The Sue Crockford Gallery opened with a group of eight foundation artists: Gretchen Albrecht, Jacqueline Fraser, Robert Jesson, Richard Killeen, Maria Olsen, John Reynolds, James Ross and Denys Watkins. The gallery expanded this group over the years with artists including Billy Apple, Daniel Burren, Julian Dashper, Milan Mrkusich, Marie Shannon, Yuk King Tan, Kathy Temin and Gordon Walters.
Buren (France) was one of the international artists who showed with the gallery along with Sol Lewitt (USA) and Pae White (USA).
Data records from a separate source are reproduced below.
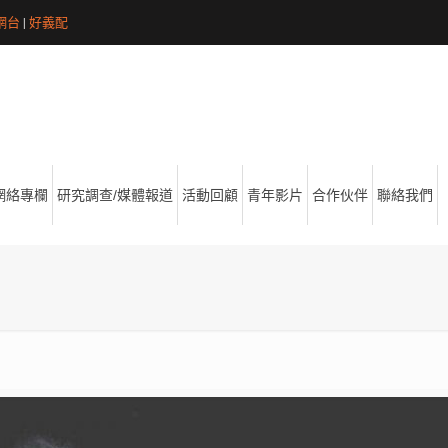
網台
|
好義配
網絡專欄
研究調查/媒體報道
活動回顧
青年影片
合作伙伴
聯絡我們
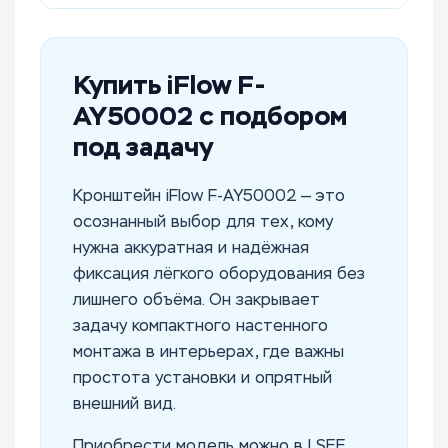
Купить iFlow F-
AY50002 с подбором
под задачу
Кронштейн iFlow F-AY50002 — это
осознанный выбор для тех, кому
нужна аккуратная и надёжная
фиксация лёгкого оборудования без
лишнего объёма. Он закрывает
задачу компактного настенного
монтажа в интерьерах, где важны
простота установки и опрятный
внешний вид.
Приобрести модель можно в I SEE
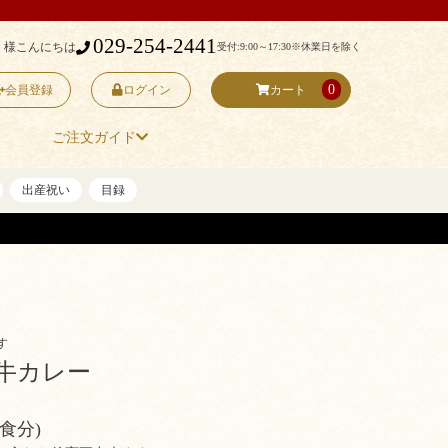
029-254-2441
 様こんにちは
受付:9:00～17:30
※休業日を除く
0
会員登録
ログイン
カート
ご注文ガイド
出産祝い
目録
す
牛カレー
一食分)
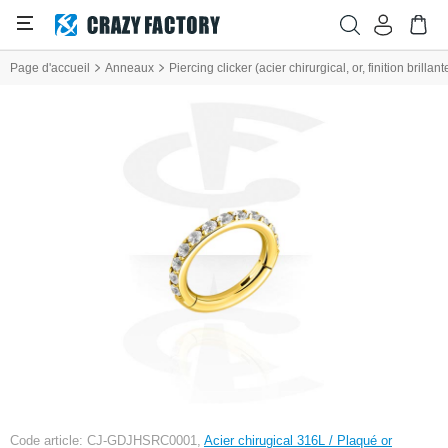
Page d'accueil
Anneaux
Piercing clicker (acier chirurgical, or, finition brillan
Code article: CJ-GDJHSRC0001,
Acier chirugical 316L / Plaqué or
The gallery also worked with Buren to produce an artist's book for his exhibition.[5] Buren's exposure in New Zealand through this exhibition led to him being commissioned to build one of the largest sculptures on the Gibbs Farm sculpture park north of Auckland.[6]
Ralph Hotere and Bill Culbert met at the Sue Crockford Gallery and in this exhibition laid the ground work[7] [8] for their joint installation on the façade of the City Gallery, known as Fault.[9]
This solo exhibition by Richard Killeen ‘engaged with some of the dialogue’ and used images related to the exhibition that had caused considerable controversy.[10] The key issue in contention concerned Gordon Walters, a Crockford Gallery artist, who Killeen and others felt to have been demeaned both by his positioning in the exhibition and in an essay by art historian Rangihiroa Panoho.[11]
Art critic Wystan Curnow wrote of the exhibition that it was, "one of those moments in an artist's career when the work suddenly makes a new and deeper sense to [the artist] and to their most engaged viewers".[12]
This was the final solo exhibition to be held at the Sue Crockford Gallery.[13]
When the Sue Crockford Gallery opened in the mid-1980s, it was considered to be extremely progressive with its large exhibition space, its decision not to take part in the secondary re-sale market and a dedication to a carefully selected group of younger artists.[14] Sue Crockford's sophisticated style was expressed in the New York look of the gallery with its high ceilings and wooden floors. The artist John Reynolds described the first exhibition space as ‘a clean white cube idea of a gallery – lots of light, lots of space for the art and minimal distraction.’[15]